-- Data extract follows --

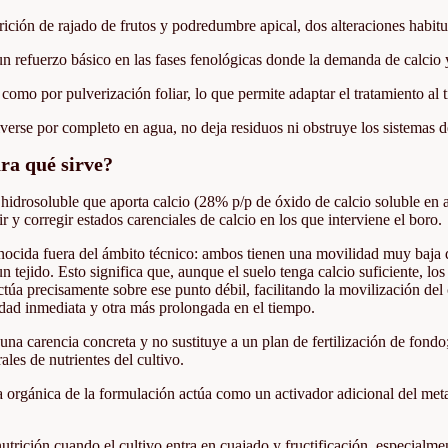
ición de rajado de frutos y podredumbre apical, dos alteraciones habitua
n refuerzo básico en las fases fenológicas donde la demanda de calcio 
 como por pulverización foliar, lo que permite adaptar el tratamiento al
lverse por completo en agua, no deja residuos ni obstruye los sistemas d
ara qué sirve?
co hidrosoluble que aporta calcio (28% p/p de óxido de calcio soluble e
 y corregir estados carenciales de calcio en los que interviene el boro.
onocida fuera del ámbito técnico: ambos tienen una movilidad muy baja d
n tejido. Esto significa que, aunque el suelo tenga calcio suficiente, l
ro actúa precisamente sobre ese punto débil, facilitando la movilización 
idad inmediata y otra más prolongada en el tiempo.
na carencia concreta y no sustituye a un plan de fertilización de fondo;
ales de nutrientes del cultivo.
a orgánica de la formulación actúa como un activador adicional del meta
utrición cuando el cultivo entra en cuajado y fructificación, especialme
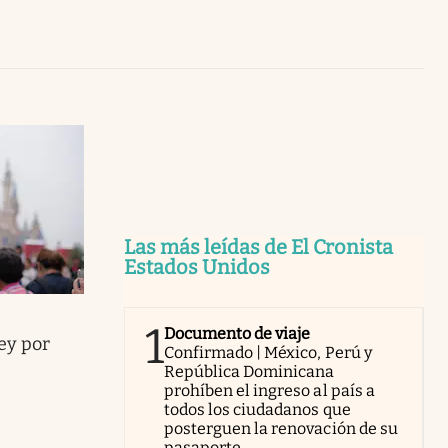
Uruguay
Las más leídas de El Cronista
Estados Unidos
1
Documento de viaje
ey por
Confirmado | México, Perú y
República Dominicana
prohíben el ingreso al país a
todos los ciudadanos que
posterguen la renovación de su
pasaporte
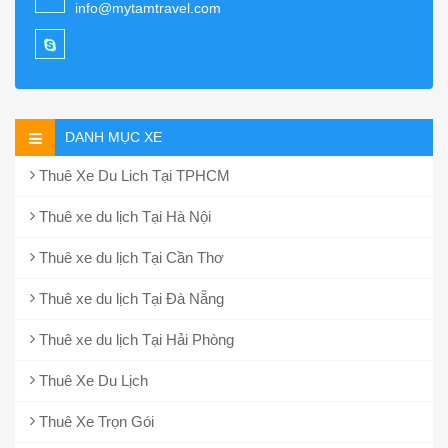
info@mytamtravel.com
DANH MỤC XE
Thuê Xe Du Lich Tại TPHCM
Thuê xe du lịch Tại Hà Nội
Thuê xe du lịch Tại Cần Thơ
Thuê xe du lịch Tại Đà Nẵng
Thuê xe du lịch Tại Hải Phòng
Thuê Xe Du Lịch
Thuê Xe Trọn Gói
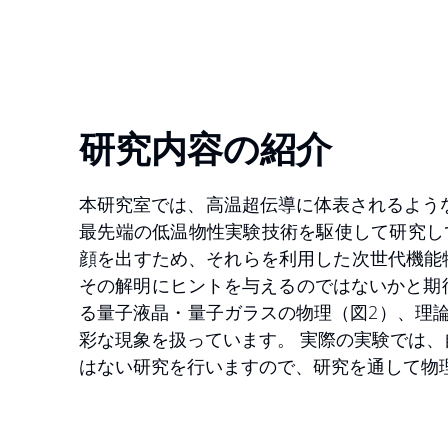
研究内容の紹介
本研究室では、高温超伝導に体表されるような、物質
最先端の低温物性実験技術を駆使して研究し
顔を出すため、それらを利用した次世代機能
その解明にヒントを与えるのではないかと期待
る量子液晶・量子ガラスの物理（図2）、理
彩な現象を扱っています。 実際の実験では
はない研究を行いますので、研究を通して物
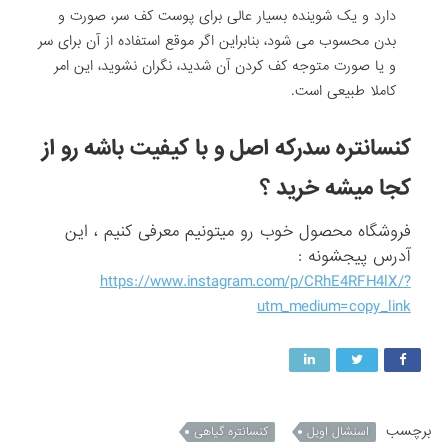
دارد و یک شوینده بسیار عالی برای پوست کف سر، صورت و
بدن محسوب می شود، بنابراین اگر موقع استفاده از آن برای سر
و یا صورت متوجه کف کردن آن شدید، نگران نشوید، این امر
کاملا طبیعی است.
کنسانتره سدرکه اصل و با کیفیت باشه رو از
کجا میشه خرید ؟
فروشگاه محصول خوب رو میتونیم معرفی کنیم ، این
آدرس پیجشونه :
https://www.instagram.com/p/CRhE4RFH4lX/?
utm_medium=copy_link
برچسب
اسنشال اویل
کنسانتره گیاهی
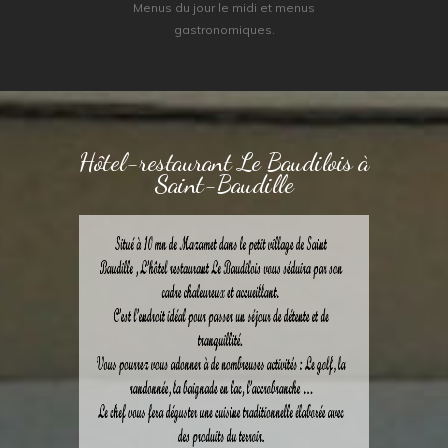
Menus du jour le midi et menus
gastronomiques.
Hôtel-restaurant Le Baudilois à
Saint-Baudille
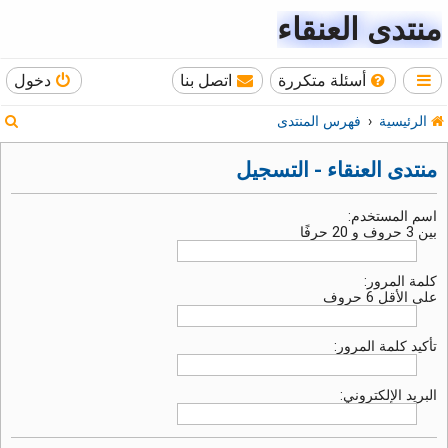
منتدى العنقاء
أسئلة متكررة
اتصل بنا
دخول
ب
الرئيسية
فهرس المنتدى
ح
منتدى العنقاء - التسجيل
ث
اسم المستخدم:
بين 3 حروف و 20 حرفًا
كلمة المرور:
على الأقل 6 حروف
تأكيد كلمة المرور:
البريد الإلكتروني:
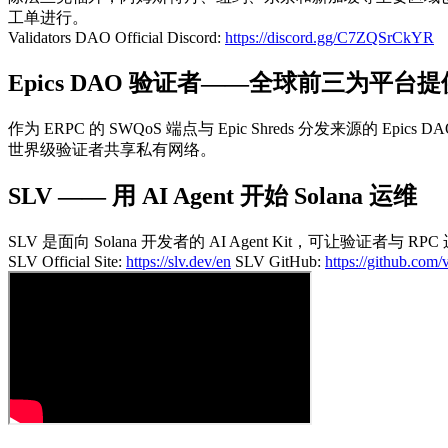
工单进行。
Validators DAO Official Discord:
https://discord.gg/C7ZQSrCkYR
Epics DAO 验证者——全球前三为平台
作为 ERPC 的 SWQoS 端点与 Epic Shreds 分发来源的 Ep
世界级验证者共享私有网络。
SLV —— 用 AI Agent 开始 Solana 运维
SLV 是面向 Solana 开发者的 AI Agent Kit，可让验证者
SLV Official Site:
https://slv.dev/en
SLV GitHub:
https://github.com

-- Data extract concluded --

Without the pictures, write out every entry precisely as it appears.

ición de rajado de frutos y podredumbre apical, dos alteraciones habitua
n refuerzo básico en las fases fenológicas donde la demanda de calcio 
 como por pulverización foliar, lo que permite adaptar el tratamiento al
lverse por completo en agua, no deja residuos ni obstruye los sistemas d
ara qué sirve?
co hidrosoluble que aporta calcio (28% p/p de óxido de calcio soluble e
 y corregir estados carenciales de calcio en los que interviene el boro.
onocida fuera del ámbito técnico: ambos tienen una movilidad muy baja d
n tejido. Esto significa que, aunque el suelo tenga calcio suficiente, l
ro actúa precisamente sobre ese punto débil, facilitando la movilización 
idad inmediata y otra más prolongada en el tiempo.
na carencia concreta y no sustituye a un plan de fertilización de fondo;
ales de nutrientes del cultivo.
a orgánica de la formulación actúa como un activador adicional del meta
utrición cuando el cultivo entra en cuajado y fructificación, especialme
Uruguay
Las más leídas de El Cronista
Estados Unidos
1
Documento de viaje
ey por
Confirmado | México, Perú y
República Dominicana
prohíben el ingreso al país a
todos los ciudadanos que
posterguen la renovación de su
pasaporte
info@mytamtravel.com
DANH MỤC XE
Thuê Xe Du Lich Tại TPHCM
Thuê xe du lịch Tại Hà Nội
Thuê xe du lịch Tại Cần Thơ
Thuê xe du lịch Tại Đà Nẵng
Thuê xe du lịch Tại Hải Phòng
Thuê Xe Du Lịch
Thuê Xe Trọn Gói
研究内容の紹介
本研究室では、高温超伝導に体表されるような、物質
最先端の低温物性実験技術を駆使して研究し
顔を出すため、それらを利用した次世代機能
その解明にヒントを与えるのではないかと期待
る量子液晶・量子ガラスの物理（図2）、理
彩な現象を扱っています。 実際の実験では
はない研究を行いますので、研究を通して物
دارد و یک شوینده بسیار عالی برای پوست کف سر، صورت و
بدن محسوب می شود، بنابراین اگر موقع استفاده از آن برای سر
و یا صورت متوجه کف کردن آن شدید، نگران نشوید، این امر
کاملا طبیعی است.
کنسانتره سدرکه اصل و با کیفیت باشه رو از
کجا میشه خرید ؟
فروشگاه محصول خوب رو میتونیم معرفی کنیم ، این
آدرس پیجشونه :
https://www.instagram.com/p/CRhE4RFH4lX/?
utm_medium=copy_link
برچسب
اسنشال اویل
کنسانتره گیاهی
Menus du jour le midi et menus
gastronomiques.
Hôtel-restaurant Le Baudilois à
Saint-Baudille
منتدى العنقاء
أسئلة متكررة
اتصل بنا
دخول
ب
الرئيسية
فهرس المنتدى
ح
منتدى العنقاء - التسجيل
ث
اسم المستخدم:
بين 3 حروف و 20 حرفًا
كلمة المرور:
على الأقل 6 حروف
تأكيد كلمة المرور:
البريد الإلكتروني:
工单进行。
Validators DAO Official Discord:
https://discord.gg/C7ZQSrCkYR
Epics DAO 验证者——全球前三为平台
作为 ERPC 的 SWQoS 端点与 Epic Shreds 分发来源的 Ep
世界级验证者共享私有网络。
SLV —— 用 AI Agent 开始 Solana 运维
SLV 是面向 Solana 开发者的 AI Agent Kit，可让验证者
SLV Official Site:
https://slv.dev/en
SLV GitHub:
https://github.com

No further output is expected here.